Bar Mitzvah Boy

3
Reviewer's Rating

I once had a long chat with a female (and therefore Reform) rabbi about the central beliefs of Judaism. I remember learning a lot about different types of candles, and when and how each should be lit, but when I asked her if Judaism believed in an afterlife of any kind, she said she would find out and get back to  me.

Something of my surprise is shared by Eliot Green, the eponymous Bar Mitzvah Boy of Jule Styne, Don Black and Jack Rosenthal’s musical, adapted from Rosenthal’s television play of the same name. He watches his family descend into chaos as they fuss about caterers, who has RSVP’d and whether Eliot will have time to get his hair cut and recite his Torah portion well enough to impress the guests, but no one seems to mention God or religion at all. Besides, if it’s all about him becoming a man, what does that even mean? Are his petulant father, his dopily Panglossian grandfather and his sister’s spineless boyfriend the examples he’s supposed to follow?
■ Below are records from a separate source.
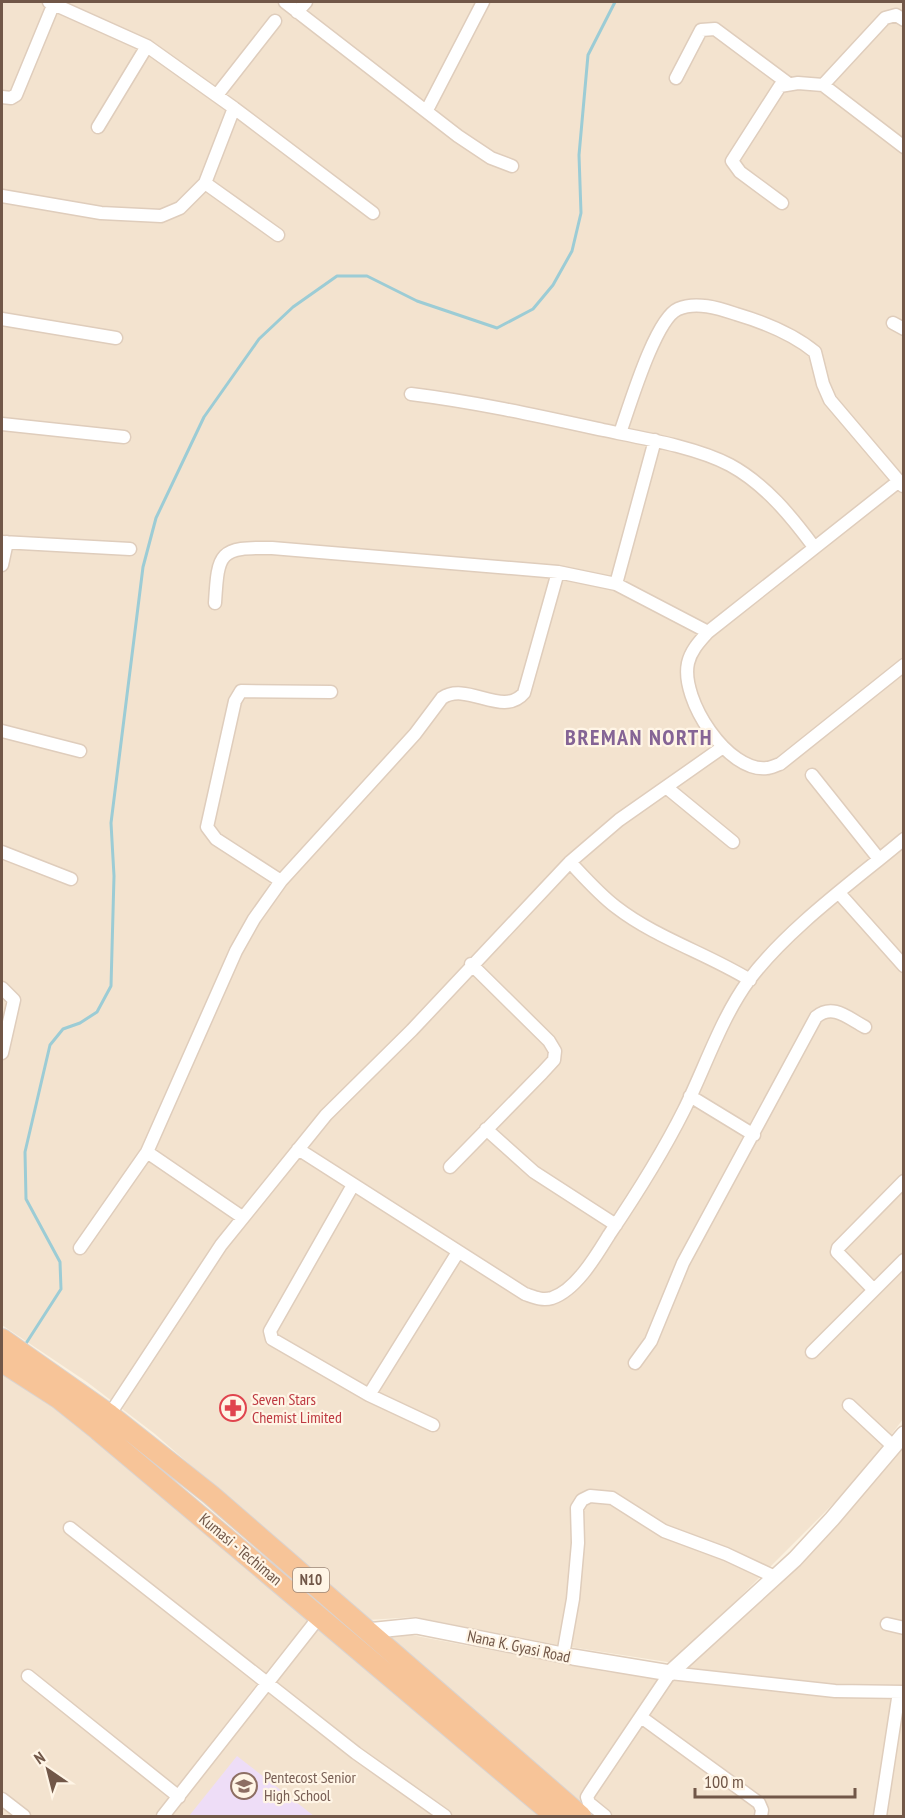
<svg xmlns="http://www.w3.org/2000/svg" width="905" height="1818" viewBox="0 0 905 1818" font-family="'PT Sans Narrow',sans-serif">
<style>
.residential{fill:#f3e3cf}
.education{fill:#eeddf7}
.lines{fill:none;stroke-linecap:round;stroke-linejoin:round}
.stream{stroke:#9cccd5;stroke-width:3}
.minor-casing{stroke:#dfcdbc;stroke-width:15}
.tertiary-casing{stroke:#dfcdbc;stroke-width:18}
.trunk-casing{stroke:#dad3cf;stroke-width:22}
.minor{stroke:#fff;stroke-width:12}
.tertiary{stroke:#fff;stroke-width:15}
.trunk{stroke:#f7c498;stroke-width:20}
.labels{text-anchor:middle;stroke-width:4.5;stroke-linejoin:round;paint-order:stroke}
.shield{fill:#fff5e6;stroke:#9c8677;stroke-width:1.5}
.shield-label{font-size:15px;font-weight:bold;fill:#715748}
.health-label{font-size:16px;fill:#be3a42;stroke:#fff5e6;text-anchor:start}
.street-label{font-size:16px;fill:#715748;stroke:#fff5e6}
.education-label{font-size:16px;fill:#785e54;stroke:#fff5e6;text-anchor:start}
.district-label{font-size:22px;font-weight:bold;letter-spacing:1.5px;fill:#856495;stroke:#fff5e6}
</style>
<rect width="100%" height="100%" fill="#fbf1e0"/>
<path class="residential" d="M 2,2 L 903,2 L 903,1419 L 859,1478 L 674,1663 L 564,1646 L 415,1617 L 367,1620 L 155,1434 L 87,1382 L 2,1325 Z
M 2,1369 L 75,1419 L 148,1479 L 200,1530 L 239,1559 L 539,1816 L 2,1816 Z
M 903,1443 L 903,1816 L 588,1816 L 383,1638 L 411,1635 L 607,1672 L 673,1678 L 873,1484 Z"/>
<path class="education" d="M 237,1756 L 314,1816 L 189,1816 Z"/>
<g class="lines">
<path class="stream" d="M 25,1345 L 61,1289 L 60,1262 L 26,1199 L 25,1152 L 50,1045 L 63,1029 L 80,1023 L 97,1012 L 111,986 L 114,876 L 111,823 L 143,567 L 156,518 L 204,417 L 259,339 L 293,307 L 337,276 L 367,276 L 417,301 L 497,328 L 533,309 L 553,285 L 572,251 L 581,213 L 579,155 L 588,55 L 615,2"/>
<defs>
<path id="minor" d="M 285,2 L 458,136 L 491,158 L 512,166
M 297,12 L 306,2
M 676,78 L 701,30 L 715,29 L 789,84
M 823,85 L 885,18 L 896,15 L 904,20
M 217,95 L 275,21
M 2,97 L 11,98 L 16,95 L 54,3
M 234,108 L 373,213
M 427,110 L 483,2
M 98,127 L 147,46
M 205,183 L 278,235
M 2,196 L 101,213 L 161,216 L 180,208 L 205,183 L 234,108 L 147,46 L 49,2
M 782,203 L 740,172 L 732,161 L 780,86 L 798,83 L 823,85 L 904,147
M 2,319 L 116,338
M 893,323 L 904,329
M 411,394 C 476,402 539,416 603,430 C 642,438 696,447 730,465 C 765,484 791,516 814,547
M 2,424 L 124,437
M 620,433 C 629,408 655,319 678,309 C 696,301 718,308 736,314 C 763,322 793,334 815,352 L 823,384 L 830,400 L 903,486
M 899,481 L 708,632 C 700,641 691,650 688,663 C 680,699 728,773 767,768 C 771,768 776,765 780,764 L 904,665
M 2,542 L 130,549
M 2,565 L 7,542
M 616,584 L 655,440
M 215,603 C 218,552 219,547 272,548 L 558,572 L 616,584 L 708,632
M 2,731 L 80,751
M 812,775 L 879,859
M 666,787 L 733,842
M 2,852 L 71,879
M 570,862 C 585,878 599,894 616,907 C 656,938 706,953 750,980
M 281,881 L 216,839 L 207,827 L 235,701 L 241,691 L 331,692
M 839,893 L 904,966
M 2,988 L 14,1000 L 2,1053
M 690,1096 L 754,1135
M 486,1129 L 534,1172 L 616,1225
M 298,1149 L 525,1294 C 534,1297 542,1301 552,1298 C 576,1290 596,1256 609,1235 C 636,1195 662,1154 684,1110 C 705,1068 721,1018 749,980 C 788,928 854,881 904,839
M 450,1167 L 542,1073 L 554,1060 L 555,1051 L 549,1041 L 471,964
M 353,1185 L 270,1331 L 272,1339 L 369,1395 L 433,1425
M 242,1217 L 147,1152 L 236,951 L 254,919 L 281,881 L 415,734 L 442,698 C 467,681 503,718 524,693 L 558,572
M 80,1248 L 147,1152
M 872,1288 L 837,1252 L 838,1248 L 904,1181
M 812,1352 L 904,1260
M 635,1363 L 651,1341 L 683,1263 L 816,1017 C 833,1003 848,1018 865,1027
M 369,1395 L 458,1252
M 849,1405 L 893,1446
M 106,1420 L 221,1245 L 326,1115 L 412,1030 L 570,862 L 619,820 L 723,747
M 70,1528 L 356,1753 L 445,1816
M 887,1624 L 904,1628
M 563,1655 L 573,1599 L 578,1543 L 577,1508 L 582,1500 L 590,1496 L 612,1498 L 664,1531 L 726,1554 L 775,1577
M 28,1676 L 179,1797
M 641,1717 L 759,1803 L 762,1810 L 761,1816
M 2,1799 L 24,1816
M 163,1816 L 320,1616
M 605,1816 L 589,1803 L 587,1797 L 590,1792 L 670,1673 L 835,1691 L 904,1692
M 880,1816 L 899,1692"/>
<path id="tertiary" d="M 367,1631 L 416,1626 L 573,1657 L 670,1673 L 795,1559 L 832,1519 L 904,1434"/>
<path id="trunk" d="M 2,1339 L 110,1415 L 211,1495 L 581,1816
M 2,1362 L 58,1398 L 98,1430 L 555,1816"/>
</defs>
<use href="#minor" class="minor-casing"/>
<use href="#tertiary" class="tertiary-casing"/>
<use href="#trunk" class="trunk-casing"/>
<use href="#minor" class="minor"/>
<use href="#tertiary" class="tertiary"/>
<use href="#trunk" class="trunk"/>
</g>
<defs>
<symbol id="pharmacy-ring" viewBox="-11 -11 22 22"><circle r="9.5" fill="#fff5e6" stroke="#e0444e" stroke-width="1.5"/><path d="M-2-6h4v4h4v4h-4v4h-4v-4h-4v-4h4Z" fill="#e0444e"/></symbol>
<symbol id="school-ring" viewBox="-11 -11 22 22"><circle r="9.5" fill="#fff5e6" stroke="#8d6e63" stroke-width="1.5"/><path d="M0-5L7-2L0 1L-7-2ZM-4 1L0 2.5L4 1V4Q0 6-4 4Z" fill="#8d6e63"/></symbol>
</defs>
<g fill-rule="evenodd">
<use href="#pharmacy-ring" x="218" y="1393" width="30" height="30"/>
<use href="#school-ring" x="229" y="1771" width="30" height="30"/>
</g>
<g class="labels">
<rect class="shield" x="293" y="1568" width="36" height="24" rx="4.5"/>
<g class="shield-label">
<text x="311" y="1585">N10</text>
</g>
<g class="health-label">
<text x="252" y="1405">Seven Stars<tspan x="252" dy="18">Chemist Limited</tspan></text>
</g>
<g class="street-label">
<text transform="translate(241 1549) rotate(40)" y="6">Kumasi - Techiman</text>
<text transform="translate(519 1646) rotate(12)" y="6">Nana K. Gyasi Road</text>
</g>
<g class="education-label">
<text x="264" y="1783">Pentecost Senior<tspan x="264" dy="18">High School</tspan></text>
</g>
<g class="district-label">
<text x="639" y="745">BREMAN NORTH</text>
</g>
</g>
<rect width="905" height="1818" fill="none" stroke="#715748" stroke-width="6"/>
<g transform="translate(48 1770) rotate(325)" stroke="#fff5e6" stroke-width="4.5" paint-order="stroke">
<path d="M0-4.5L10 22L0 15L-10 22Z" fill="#715748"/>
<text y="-9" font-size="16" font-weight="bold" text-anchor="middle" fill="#715748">N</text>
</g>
<path d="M695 1788v9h160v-9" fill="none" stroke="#715748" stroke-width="3"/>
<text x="704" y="1788" font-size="18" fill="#715748" stroke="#fff5e6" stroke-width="4.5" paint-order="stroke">100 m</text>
</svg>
In other words what we have here, mutatis mutandis, is My Big Fat Greek Wedding – if there were a tagline, it might be “Oy, my family you just vouldn’t believe…” That the writer was himself from this community is plain not only from the subject matter, but also because no outsider would dare risk this level of stereotyping – especially Eliot’s mother Rita, a whirlwind of fussing and kvetching who responds to social embarrassment by asking her family to kill her. Also, I can’t say I’m entirely comfortable with the line about how they dislike a certain relative because “he dates shiksas” (non-Jewish women) – would we laugh off white Anglo-Saxon Protestants snubbing one of their own for “dating Jews” quite so  easily?

Those reservations aside, it’s undeniably an entertaining evening, and Robert Maskell is pitch perfect as Eliot’s henpecked father Victor, an amusing but believable character without descending into caricature. The show inevitably puts a lot on the shoulders of a young actor, but Adam Bregman is engaging as Eliot, and will only get better once he gets over the nerves that sometimes make him rush his dialogue.

Grace Smart’s set is painfully accurate in suggesting both the 1970s and thelower-middle class setting, the latter helped by the line “You’re an intelligent man – you read the Daily Express”. Stewart Nicholls’ direction has some nice touches, in particular the way drippy boyfriend Harold is called upon to move the furniture for the scene change while singing about how under-appreciated “the Harolds of this world” are, though for my money Nicholls doesn’t take enough account of the 50% of the audience who are seeing this show from one side or the other.

At times the show betrays its origins as a TV play – the crisis point which is the only possible place to put the interval occurs at least two thirds of the way through, making for a long first half. But Rosenthal’s book and Black’s lyrics are witty – a high point is the fun Black has with Jewish surnames as Rita goes through the list of who’s coming – and if the ending was a little sentimental for my taste, it at least manages to make the story universal for those of us who didn’t have a religious ritual to mark our passage to adulthood.